Your assignment:
Lines with the word "garantir": copy all of them from the entries below.

Material for this task:
=== Begin Enclosure ===
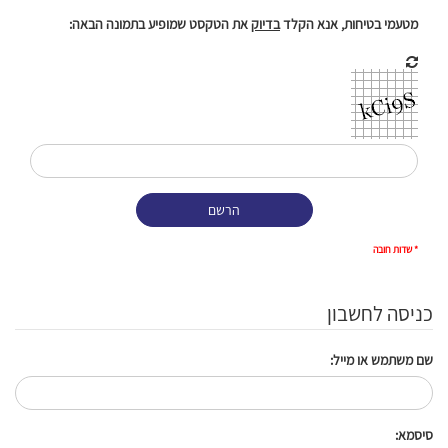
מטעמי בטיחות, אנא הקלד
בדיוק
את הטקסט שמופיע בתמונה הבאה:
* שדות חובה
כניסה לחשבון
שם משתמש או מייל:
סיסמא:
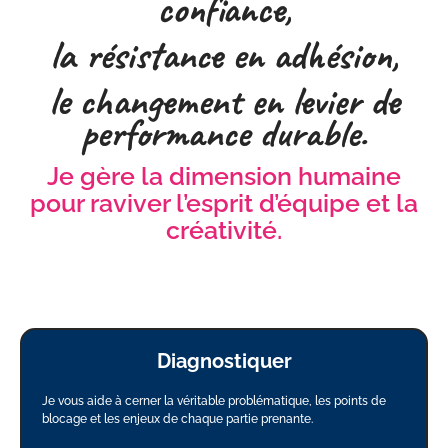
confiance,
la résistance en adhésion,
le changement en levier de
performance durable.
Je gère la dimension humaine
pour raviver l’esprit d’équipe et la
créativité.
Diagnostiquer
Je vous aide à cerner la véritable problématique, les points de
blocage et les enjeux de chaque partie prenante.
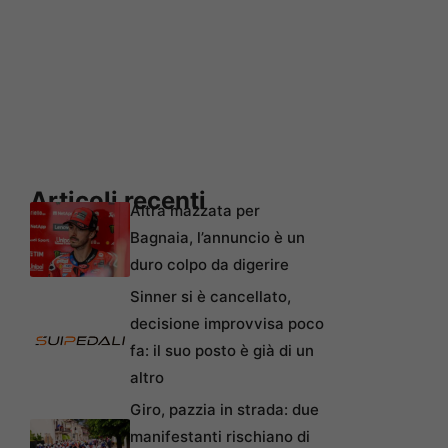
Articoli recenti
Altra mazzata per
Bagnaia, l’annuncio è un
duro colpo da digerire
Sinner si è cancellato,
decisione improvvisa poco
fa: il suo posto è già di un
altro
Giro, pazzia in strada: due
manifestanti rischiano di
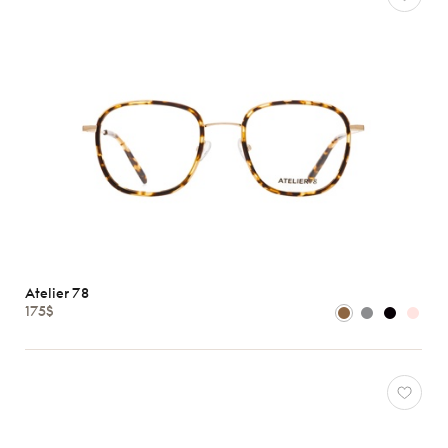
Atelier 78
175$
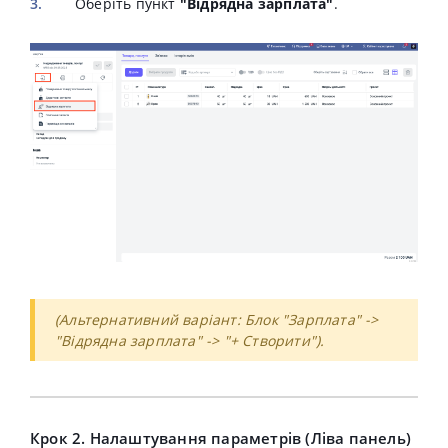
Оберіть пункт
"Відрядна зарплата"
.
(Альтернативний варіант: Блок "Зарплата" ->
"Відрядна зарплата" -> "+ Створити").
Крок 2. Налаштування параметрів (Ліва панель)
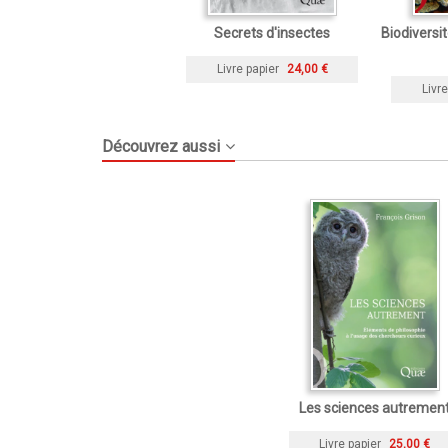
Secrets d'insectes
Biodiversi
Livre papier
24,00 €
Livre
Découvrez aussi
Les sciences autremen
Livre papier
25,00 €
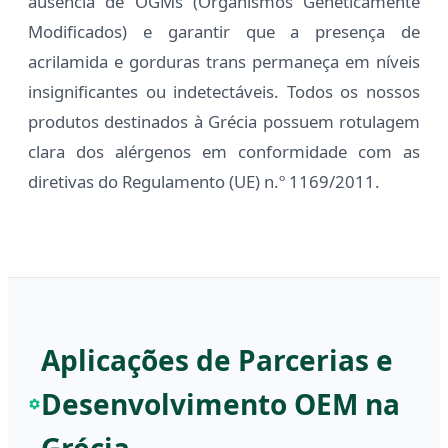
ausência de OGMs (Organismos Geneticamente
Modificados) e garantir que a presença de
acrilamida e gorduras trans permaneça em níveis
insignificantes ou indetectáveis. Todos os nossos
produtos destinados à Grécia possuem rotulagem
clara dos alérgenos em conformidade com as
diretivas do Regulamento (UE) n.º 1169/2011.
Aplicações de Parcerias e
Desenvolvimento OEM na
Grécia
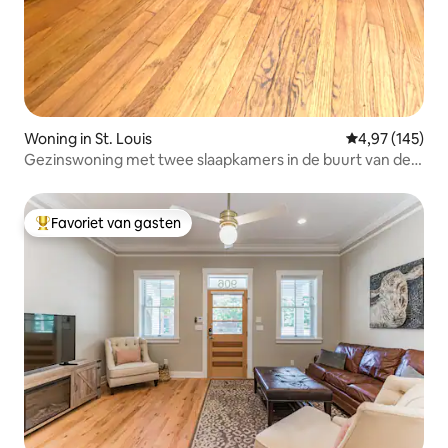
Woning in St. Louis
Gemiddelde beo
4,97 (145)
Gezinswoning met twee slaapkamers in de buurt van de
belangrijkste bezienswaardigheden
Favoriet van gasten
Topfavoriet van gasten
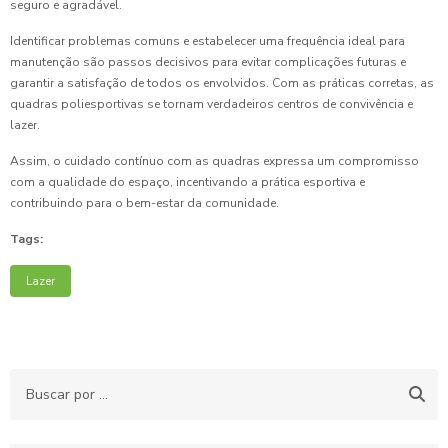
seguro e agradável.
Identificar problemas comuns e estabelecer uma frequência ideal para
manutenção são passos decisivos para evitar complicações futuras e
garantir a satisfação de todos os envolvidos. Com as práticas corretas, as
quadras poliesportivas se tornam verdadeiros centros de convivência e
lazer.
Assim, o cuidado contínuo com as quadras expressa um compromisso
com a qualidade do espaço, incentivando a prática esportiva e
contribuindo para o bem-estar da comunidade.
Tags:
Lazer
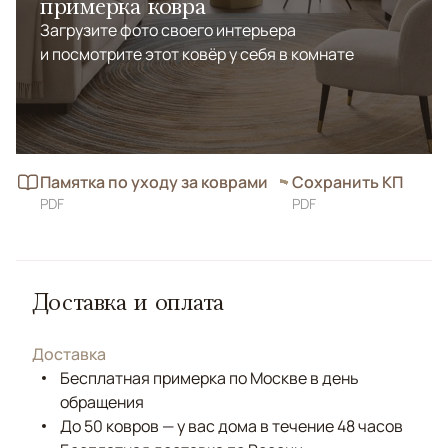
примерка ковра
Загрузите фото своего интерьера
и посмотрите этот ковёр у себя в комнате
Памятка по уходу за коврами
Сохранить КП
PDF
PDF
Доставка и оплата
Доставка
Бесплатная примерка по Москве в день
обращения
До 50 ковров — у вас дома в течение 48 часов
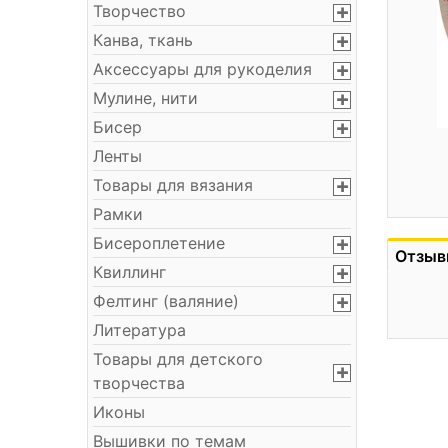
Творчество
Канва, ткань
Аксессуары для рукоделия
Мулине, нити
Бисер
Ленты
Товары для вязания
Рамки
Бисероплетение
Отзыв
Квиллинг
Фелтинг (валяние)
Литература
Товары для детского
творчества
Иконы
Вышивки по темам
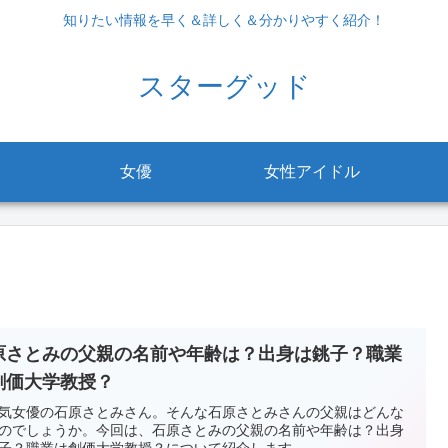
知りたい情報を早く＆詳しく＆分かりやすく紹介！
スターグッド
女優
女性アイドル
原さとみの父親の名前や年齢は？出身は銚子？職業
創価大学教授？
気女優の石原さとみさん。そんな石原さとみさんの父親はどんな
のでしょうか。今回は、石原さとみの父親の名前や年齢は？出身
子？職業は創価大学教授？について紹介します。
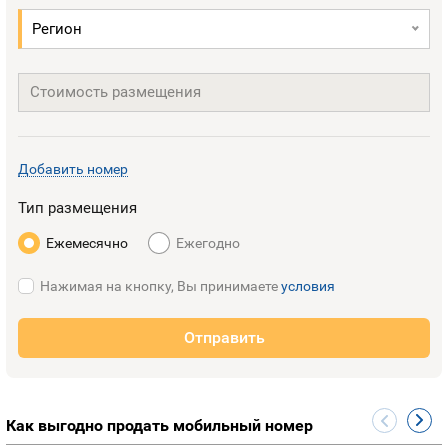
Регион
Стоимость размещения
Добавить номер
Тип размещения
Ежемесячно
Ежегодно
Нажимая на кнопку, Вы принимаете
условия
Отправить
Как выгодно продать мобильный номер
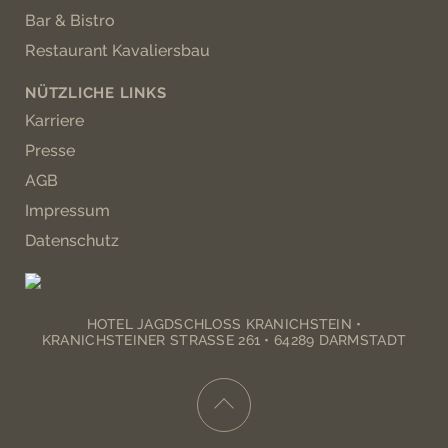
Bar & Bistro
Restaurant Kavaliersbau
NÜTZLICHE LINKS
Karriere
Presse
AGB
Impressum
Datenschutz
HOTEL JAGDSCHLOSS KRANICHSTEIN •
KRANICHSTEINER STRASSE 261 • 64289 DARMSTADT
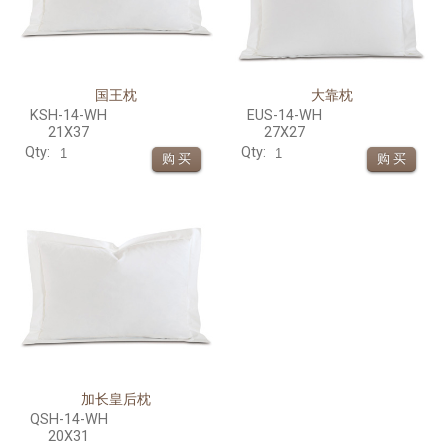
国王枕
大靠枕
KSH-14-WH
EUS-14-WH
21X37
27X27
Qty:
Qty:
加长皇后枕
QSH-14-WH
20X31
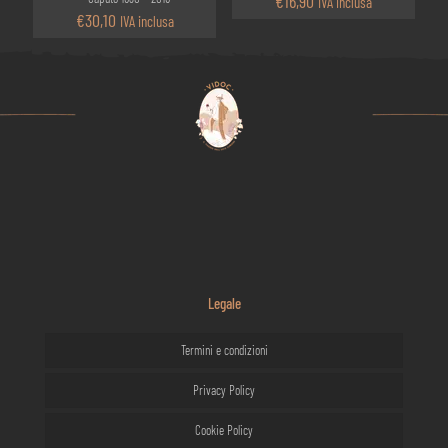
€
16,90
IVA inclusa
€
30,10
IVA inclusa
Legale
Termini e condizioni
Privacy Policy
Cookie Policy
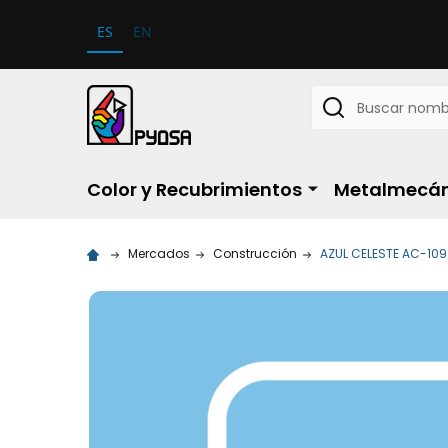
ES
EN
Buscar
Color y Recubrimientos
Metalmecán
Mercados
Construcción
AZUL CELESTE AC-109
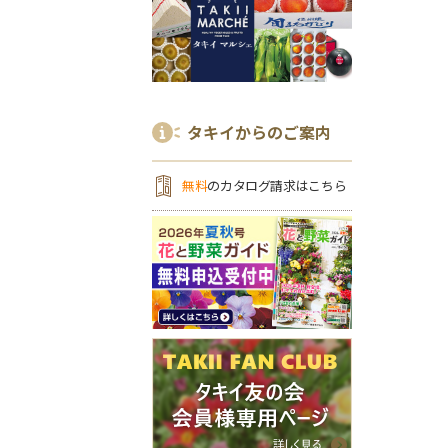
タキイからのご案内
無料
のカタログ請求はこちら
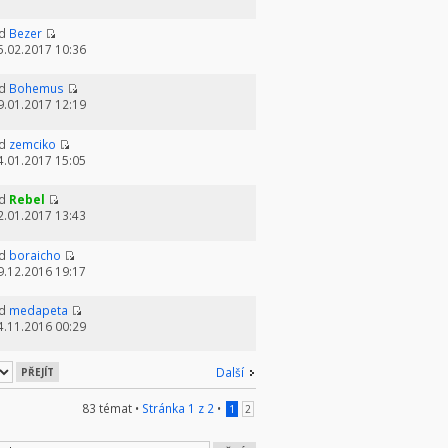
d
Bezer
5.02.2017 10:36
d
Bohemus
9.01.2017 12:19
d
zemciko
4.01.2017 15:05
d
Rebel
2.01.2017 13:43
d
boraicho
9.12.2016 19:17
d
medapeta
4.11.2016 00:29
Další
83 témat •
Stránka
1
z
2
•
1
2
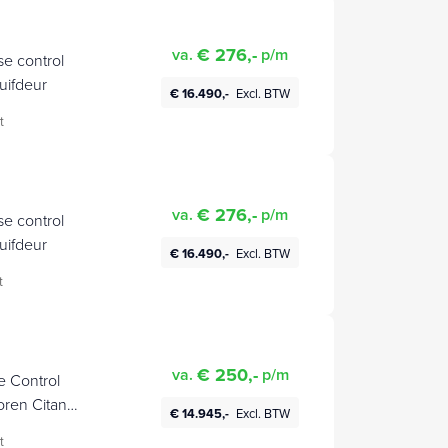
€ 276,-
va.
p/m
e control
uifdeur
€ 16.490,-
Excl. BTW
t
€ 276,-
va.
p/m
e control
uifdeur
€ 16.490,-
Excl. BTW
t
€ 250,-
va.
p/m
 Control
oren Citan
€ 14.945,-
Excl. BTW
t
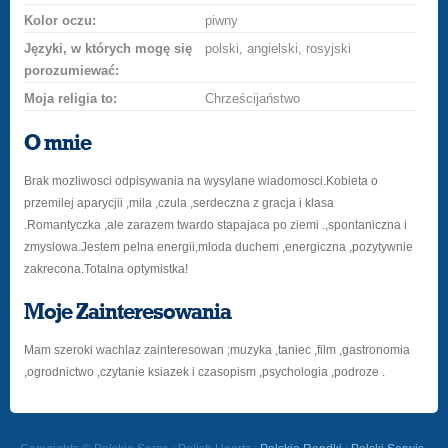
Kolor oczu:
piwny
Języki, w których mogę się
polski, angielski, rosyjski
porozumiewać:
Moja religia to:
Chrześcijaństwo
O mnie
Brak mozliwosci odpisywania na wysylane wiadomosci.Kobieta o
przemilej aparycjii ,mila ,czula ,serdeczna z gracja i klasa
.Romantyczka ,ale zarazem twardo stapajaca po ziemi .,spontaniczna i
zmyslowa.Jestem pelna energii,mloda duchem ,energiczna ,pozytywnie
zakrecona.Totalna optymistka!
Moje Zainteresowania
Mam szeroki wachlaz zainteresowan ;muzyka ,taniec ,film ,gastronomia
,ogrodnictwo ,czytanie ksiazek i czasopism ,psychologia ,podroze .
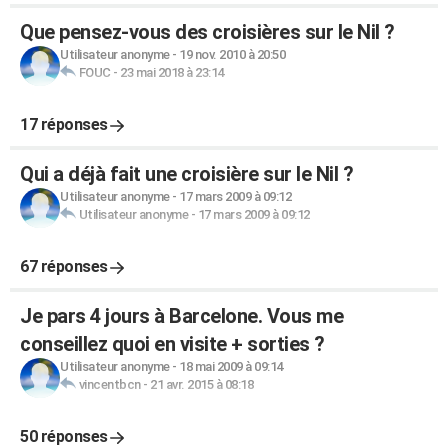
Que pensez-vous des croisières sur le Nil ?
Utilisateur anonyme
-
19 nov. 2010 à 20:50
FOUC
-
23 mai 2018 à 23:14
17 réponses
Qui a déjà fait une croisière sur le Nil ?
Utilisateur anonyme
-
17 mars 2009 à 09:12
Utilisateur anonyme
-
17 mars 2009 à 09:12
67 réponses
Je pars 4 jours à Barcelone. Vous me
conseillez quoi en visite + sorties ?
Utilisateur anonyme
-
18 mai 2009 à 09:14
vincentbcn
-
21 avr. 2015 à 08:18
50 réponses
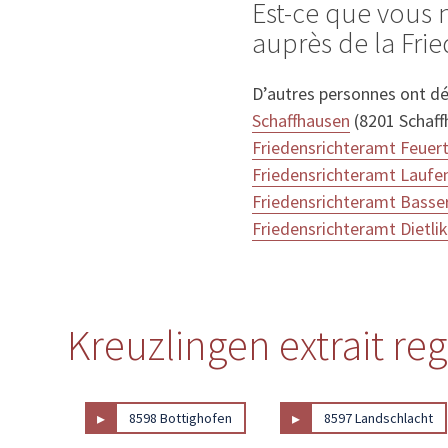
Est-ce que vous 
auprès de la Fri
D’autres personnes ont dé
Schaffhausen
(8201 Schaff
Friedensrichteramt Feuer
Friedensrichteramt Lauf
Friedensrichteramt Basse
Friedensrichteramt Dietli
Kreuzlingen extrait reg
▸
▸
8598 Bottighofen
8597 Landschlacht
=== End Enclosure ===
Result of the exercise:
Modificados) e garantir que a presença de
garantir a satisfação de todos os envolvidos. Com as práticas corretas, as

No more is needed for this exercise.